During a testimony on Wednesday, an Uber company attorney admitted that the company’s former CEO and a number of board members were well aware of a letter which seems to have been actively hidden by the company from investigators, but which recently came to light. The letter alleges that Uber employees were trained to steal trade secrets when possible, and to cover their tracks using communications programs with disappearing messages (Wickr; Telegram) and a separate, dedicated computer system.
As you’ll probably remember, Waymo (Google) is currently in the process of suing Uber for trade secrets theft — relating to LiDAR tech used in its self-driving vehicle program.
Notably, US District Judge William Alsup has requested that US prosecutors investigate the concealment of the letter, with the possibility of criminal charges now seeming somewhat likely.
Alsup stated in court rather bluntly while addressing Uber’s lawyers: “On the surface it looks like you covered this up. It seems like there are so many bad things that Uber has done in this case. Usually it’s more divided.”
Uber in-house attorney Angela Padilla testified that she didn’t disclose the existence of the letter to an outside law firm representing Uber in the case with Waymo or to other Uber attorneys.
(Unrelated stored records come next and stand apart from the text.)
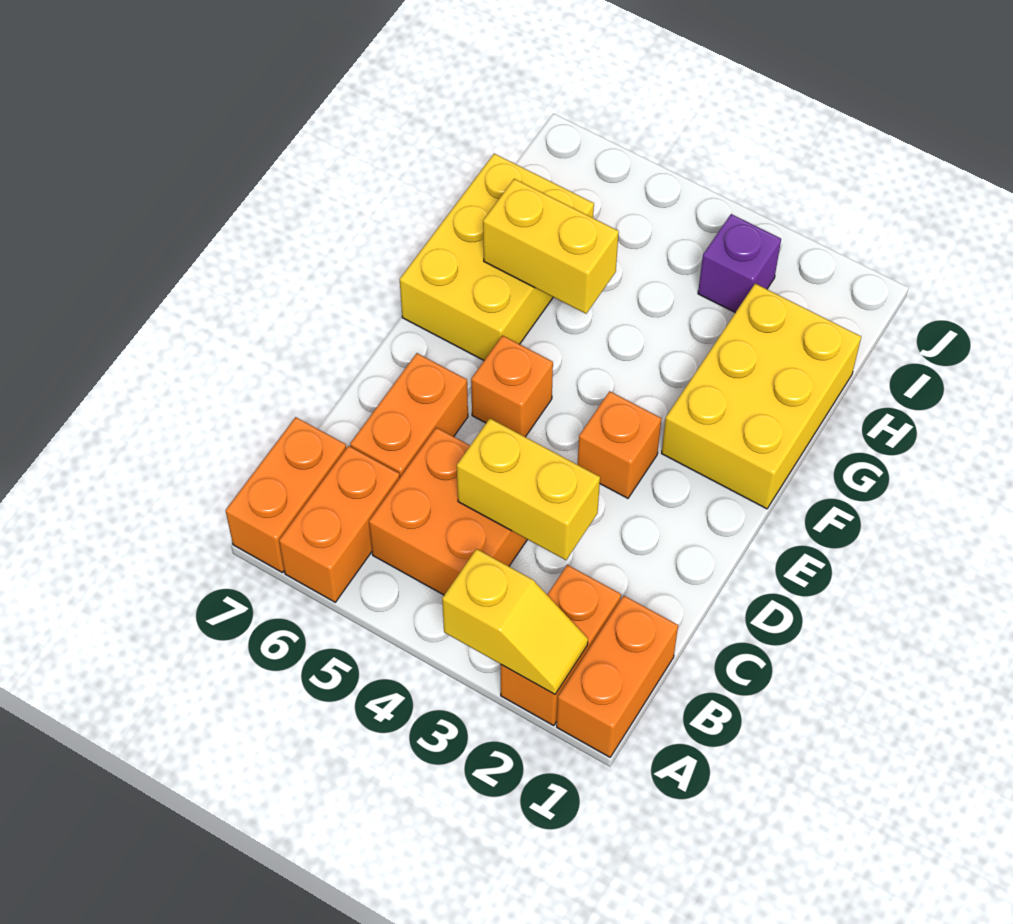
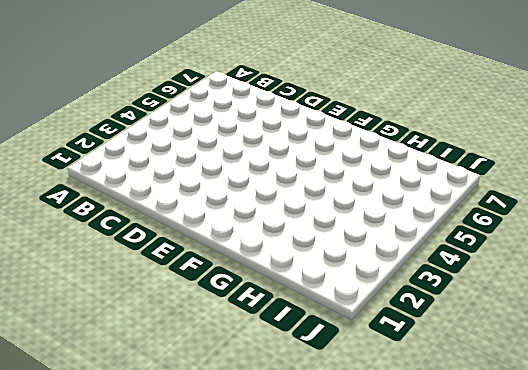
none -> orange brick A1:B1 level 1
none -> orange brick A2:B2 level 1
none -> orange brick A6:B6 level 1

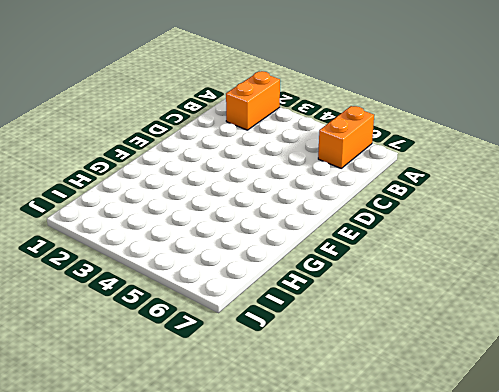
none -> orange brick A1:B1 level 1
none -> orange brick A7:B7 level 1
none -> orange brick B4:C5 level 1

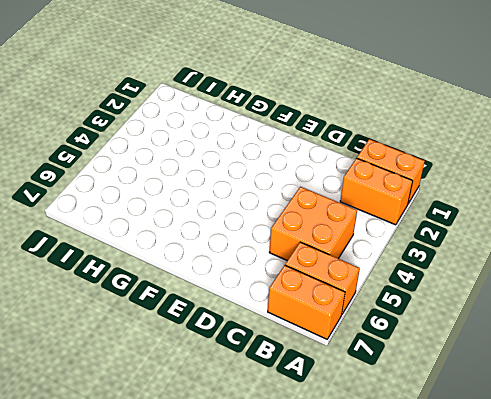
none -> orange brick C6:D6 level 1
none -> orange brick E3 level 1
none -> orange brick E5 level 1

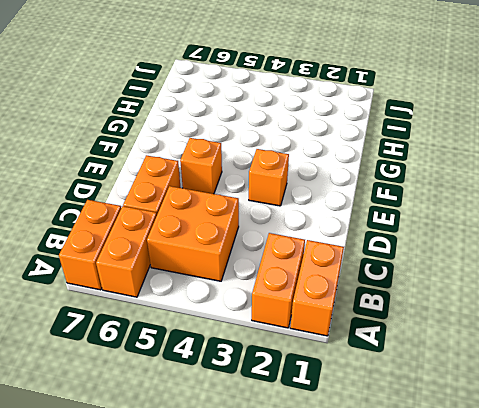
none -> yellow brick F1:H2 level 1
none -> yellow brick F6:H7 level 1
none -> purple brick I3 level 1

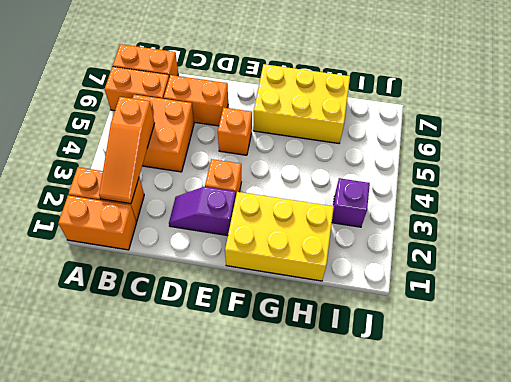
orange slope B2:B4 level 2 top 4 -> none
purple slope D2:E2 level 1 top E -> none
none -> yellow slope A2:A3 level 2 top 3
none -> yellow brick C3:C4 level 2
none -> yellow brick G5:G6 level 2

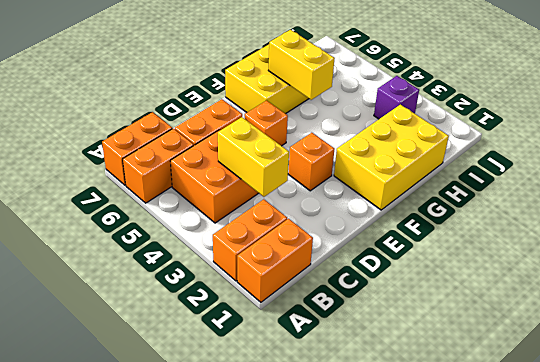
none -> yellow slope A2:A3 level 2 top 3

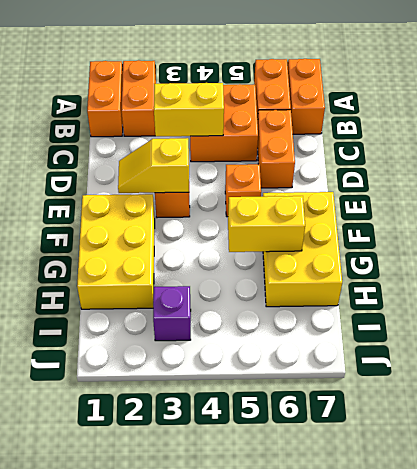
yellow slope E2:E3 level 2 top 3 -> yellow slope A2:A3 level 2 top 3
She stated: “There was no effort to cover this up,” before going on to state that she took “full responsibility” for the decision to not share the letter. She then went on to claim that the letter had seemed to her “quite fantastical.”
Reuters provides more: “(Former Uber security analyst Richard) Jacobs testified in court this week that his lawyer sent a 37-page letter to Padilla describing a group within Uber called marketplace analytics aimed at acquiring trade secrets, code base, and competitive intelligence.
“Jacobs’ attorney also sent a letter with the allegations to the US Department of Justice. In his testimony, Jacobs described an intelligence operation inside Uber to research competitors and gather data about them, and use technology to avoid a paper trail.
“Alsup has agreed to Waymo’s request to delay a trial, which had been scheduled for next week, to give the Alphabet unit more time to investigate the allegations. The trial is now scheduled to begin in early February.”
In court, Padilla portrayed the situation as one whereby Jacobs was trying to extort money from the company with the letter. (If that was the case, then why did he send a letter to the US Department of Justice?)
“We felt that Jacobs was trying to extort the company,” she stated.
Uber responded in practice to the letter, though, by paying Jacobs $4.5 million (including a 1-year consulting contract) and by paying $3 million to his lawyer as well.
Judge Alsup noted: “That is a lot of money. And people don’t pay that kind of money for BS. And you certainly don’t hire them as consultants if you think everything they’ve got to contribute is BS.”
Padilla responded by claiming that the decision to pay Jacobs off, rather than dispute his claims, was made out of consideration for the possibility of a drawn-out and public legal battle with him, and also out of “concerns” for the employees named in the letter.
Part of the strategy also involved having an Uber manager, Mat Henley, testify that Jacobs had been fired for poor performance — presumably as a means to discredit what he has to say.